The Ritual of Breath Is the Rite to Resist, at Stanford’s Bing Concert Hall Oct. 14–15, may have had an unwieldy title. But this 80-minute work, a stirring musical monodrama rooted in racial pain and defiance, seized the mind and heart with a keenly made and resonant fusion of music, text, movement, and design.
The death of Eric Garner, an African American father of six who was choked to death by a white New York policeman in 2014 during an arrest for selling cigarettes on the street, is the ostensible subject and occasion for the piece. Through seven short movements, this Ritual expanded to become both a moving threnody for the systemic violence Garner’s death represents and a plea for communal resistance, endurance, and transformation.

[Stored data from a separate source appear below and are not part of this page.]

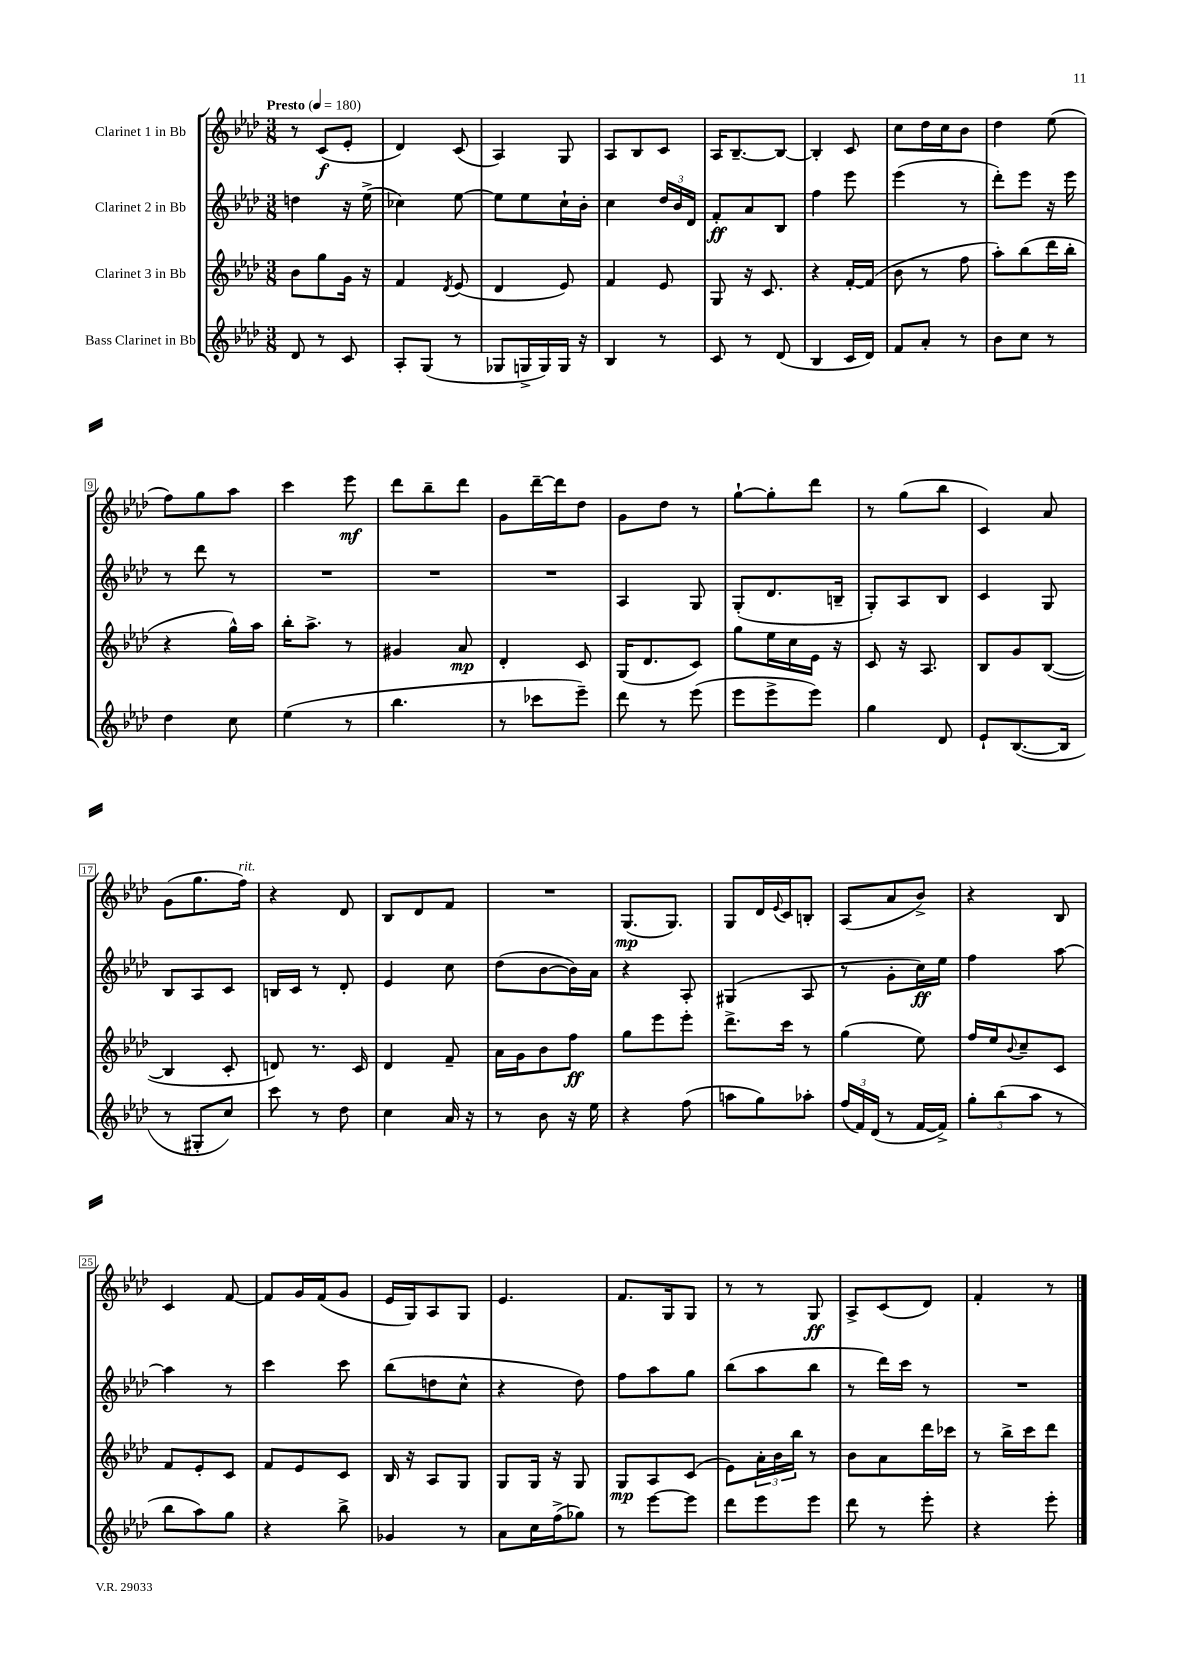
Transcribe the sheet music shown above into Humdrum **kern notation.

**kern	**kern	**kern	**kern
*staff4	*staff3	*staff2	*staff1
*clefG2	*clefG2	*clefG2	*clefG2
*k[b-e-a-d-]	*k[b-e-a-d-]	*k[b-e-a-d-]	*k[b-e-a-d-]
*M3/8	*M3/8	*M3/8	*M3/8
*MM180	*MM180	*MM180	*MM180
8d-/	8b-\L	4dd\	8r
8r	8gg\	.	(8c/L
8c/	16g\Jk	16r	8e-'/J
.	16r	(16ee-^\	.
=	=	=	=
8A-'/L	4f/	4cc-\)	4d-/)
(8G/J	.	.	.
.	8qd-/	.	.
8r	(8e-/	[8ee-\	(8c/
=	=	=	=
8G-/L	4d-/	8ee-\]L	4A-/)
16G^/L	.	8ee-\	.
16G/)	.	.	.
16G/JJ	8e-/)	16cc`\L	8G/
16r	.	16b-'\JJ	.
=	=	=	=
4B-/	4f/	4cc\	8A-/L
.	.	.	8B-/
8r	8e-/	24dd-/LL	8c/J
.	.	24b-/	.
.	.	24d-/JJ	.
=	=	=	=
8c/	8G/	8f'/L	16A-/LK
.	.	.	[8.B-~/
8r	16r	8a-/	.
.	8.c/	.	.
(8d-/	.	8B-/J	8B-/_J
=	=	=	=
4B-/	4r	4ff\	4B-'/]
16c/LL	[16f'/LL	8eee-\	8c/
16d-/JJ)	(16f/]JJ	.	.
=	=	=	=
8f/L	8b-\	(4eee-\	8cc\L
8a-'/J	8r	.	16dd-\L
.	.	.	16cc\J
8r	8ff\	8r	8b-\J
=	=	=	=
8b-\L	8aa-'\L)	8ddd-'\L)	4dd-\
8cc\J	(8bb-\	8eee-\J	.
8r	16ddd-\L	16r	(8ee-\
.	16bb-'\JJ	16eee-\	.
=	=	=	=
4dd-\	4r	8r	8ff\L)
.	.	8ddd-\	8gg\
8cc\	16gg^^\LL)	8r	8aa-\J
.	16aa-\JJ	.	.
=	=	=	=
(4ee-\	16bb-'\LK	4.r	4ccc\
.	8.aa-^\J	.	.
8r	8r	.	8eee-\
=	=	=	=
4.bb-\	4g#/	4.r	8ddd-\L
.	.	.	8bb-~\
.	8a-/	.	8ddd-\J
=	=	=	=
8r	4d-'/	4.r	8g\L
8ccc-\L	.	.	[16ddd-~\L
.	.	.	16ddd-\]J
8eee-~\J)	8c/	.	8dd-\J
=	=	=	=
8ddd-\	(16G/LK	4A-/	8g\L
.	8.d-/	.	.
8r	.	.	8dd-\J
(8eee-\	8c/J)	8G/	8r
=	=	=	=
8eee-\L	8gg\L	(8G'/L	[8gg`\L
8eee-^\	16ee-\L	8.d-/	8gg'\]
.	16cc\	.	.
8eee-\J)	16e-\JJ	.	8ddd-\J
.	16r	16B~/Jk	.
=	=	=	=
4gg\	8c/	8G'/L)	8r
.	16r	8A-/	(8gg\L
.	8.A-/	.	.
8d-/	.	8B-/J	8bb-\J
=	=	=	=
8e-`/L	8B-/L	4c/	4c/)
([8.B-/	8g/	.	.
.	([8B-/J	8G/	8a-/
16B-/]Jk	.	.	.
=	=	=	=
8r	4B-/]	8B-/L	(8g\L
8G#'/L	.	8A-/	8.gg\
8cc/J)	8c'/	8c/J	.
.	.	.	16ff\Jk)
=	=	=	=
8ccc\	8d/)	16B/LL	4r
.	.	16c/JJ	.
8r	8.r	8r	.
8dd-\	.	8d-'/	8d-/
.	16c/	.	.
=	=	=	=
4cc\	4d-/	4e-/	8B-/L
.	.	.	8d-/
16a-/	8f~/	8cc\	8f/J
16r	.	.	.
=	=	=	=
8r	16a-\LL	(8dd-\L	4.r
.	16g\J	.	.
8b-\	8b-\	[8b-\	.
16r	8ff\J	16b-\]L)	.
16ee-\	.	16a-\JJ	.
=	=	=	=
4r	8gg\L	4r	(8.G/L
.	8eee-\	.	.
.	.	.	8.G/J)
(8ff\	8eee-'\J	8A-'/	.
=	=	=	=
8aa\L	8.ddd-^\L	(4G#/	8G/L
8gg\)	.	.	16d-/L
.	.	.	8qqe-/
.	16ccc\Jk	.	16c/J
8aa-'\J	8r	8A-/	8B'/J
=	=	=	=
(24ff/LL	(4gg\	8r	(8A-/L
24f/)	.	.	.
(24d-/JJ	.	.	.
8r	.	8g'\L	8a-/
[16f/LL	8ee-\)	16cc\L)	8b-^/J)
16f^/]JJ)	.	16ee-\JJ	.
=	=	=	=
12gg'\L	16ff/LL	4ff\	4r
.	16ee-/J	.	.
(12bb-\	.	.	.
.	8qqb-/	.	.
.	8cc~/	.	.
12aa-\J	.	.	.
8r	8c/J	[8aa-\	8B-/
=	=	=	=
8bb-\L	8f/L	4aa-\]	4c/
8aa-\)	8e-'/	.	.
8gg\J	8c/J	8r	[8f/
=	=	=	=
4r	8f/L	4ccc\	8f/]L
.	8e-/	.	16g/L
.	.	.	(16f/J
8bb-^\	8c/J	8ccc\	8g/J
=	=	=	=
4g-/	16B-/	(8bb-\L	16e-/LL
.	16r	.	16G/J)
.	8A-/L	8dd\	8A-/
8r	8G/J	8cc^^\J	8G/J
=	=	=	=
8a-\L	8G/L	4r	4.e-/
16cc\L	16G/Jk	.	.
(16ff^\J	16r	.	.
8gg-\J)	8G/	8dd-\)	.
=	=	=	=
8r	8G/L	8ff\L	8.f/L
[8eee-\L	8A-/	8aa-\	.
.	.	.	16G/k
8eee-\]J	(8c/J	8gg\J	8G/J
=	=	=	=
8ddd-\L	8e-\L)	(8bb-\L	8r
8eee-\	24a-'\L	8aa-\	8r
.	24b-\	.	.
.	24bb-\JJ	.	.
8eee-\J	8r	8bb-\J	8G/
=	=	=	=
8ddd-\	8b-\L	8r	8A-^/L
8r	8a-\	16ddd-\LL)	(8c/
.	.	16ccc\JJ	.
8eee-'\	16ddd-\L	8r	8d-/J)
.	16ccc-\JJ	.	.
=	=	=	=
4r	8r	4.r	4f'/
.	16bb-^\LL	.	.
.	16ccc\J	.	.
8eee-'\	8ddd-\J	.	8r
==	==	==	==
*-	*-	*-	*-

In a transfixing lead performance, soprano (and co-choreographer) Neema Bickersteth sang virtually every line of Vievee Francis’s stately libretto. Jonathan Berger’s score supported and articulated the surging, insistent, and plangent vocal lines with a crisp, sometimes concussive chamber ensemble of piano, percussion, violin, cello, and saxophone. Kamna Gupta was the sensitive and disciplined conductor.
Co-conceived with Berger by visual artist Enrico Riley, the production featured a stark two-doored flat, one side white and the other black. The worktables and video equipment suggested the deconstruction aesthetic of The Wooster Group. the New York-based experimental theater company.
From its earliest moments, however, there was nothing self-conscious or metaconceptual about this piece. Through subtle emotional and rhetorical shifts in the libretto, a listener was drawn into a deeply imagined and psychologically animated space.
“Evening together,” sang Bickersteth in a dreamy voice at the outset, “we can do anything.” As the instrumental music slowly degraded into shards of dissonance, the singer lofted the word “father,” adding, “We will do anything.”
Soon enough the language slipped to another register, as an offstage chorus materialized in projected cell-phone windows. “We can’t do anything,” they lamented, “to stop this.” This, of course, being racism, injustice, and murder.
With a sense of urgency heightened by her arresting vibrato, Bickersteth navigated oscillating poles of optimism and despair, innocence and experience. As her labile feelings altered, the singer was sometimes a daughter, sometimes a sister, and sometimes a kind of roving consciousness. “The self is a wind winding through,” she reflected, in one of Francis’s many incisively poetic lines.
Garner’s name was mentioned only once, in a spoken catalog of men and women, including Oscar Grant and George Floyd, killed in confrontations with the police. The way in which Garner died, however, became a powerful image, made manifest in words, music, and action.
“To breathe is to not disappear,” the singer reflected. “Who heard him last?”
Bickersteth stood at that moment over dancer Trebien Pollard, who was lying on one side, with his legs held rigid in midair over the edge of a table. His body took on the ambiguity of death and transcendence. (Some of Francis’s libretto took on a kind of biblical aura.) The violin (Fung Chern Hwei) and saxophone (Greg Ward) exchanged a tender meditation over this haunting mystery.
There were other moments of glowing illumination as Ritual moved through its suggestively titled movements (“Fear: Among the Many More,” “A Question of Abandonment”) — perhaps too many. The piece seemed to end several times.
The resounding climax arrived with the unexpected onstage appearance of the dozen choir members to lead a rousing jazz-hymn spiritual. “Keep breathing anyway,” rang out a repeated summons. Like many lines, that challenge held a double message: Carry on the fight against racism in spite of the odds. And do it in any way possible.
Bickersteth’s heroic and transporting performance deserves praise without measure. She was truly the show’s breath of life on opening night of a two-day run. Her achievement was supported and amplified by everything around her, from the scenic and supple projection design by Peter Nigrini to Reza Behjat’s pointed lighting, all under Niegel Smith’s disarmingly simple and lucid direction.
Two performances weren’t enough. The Ritual of Breath Is the Rite to Resist deserves the kind of attention and endurance it urges so powerfully on an audience.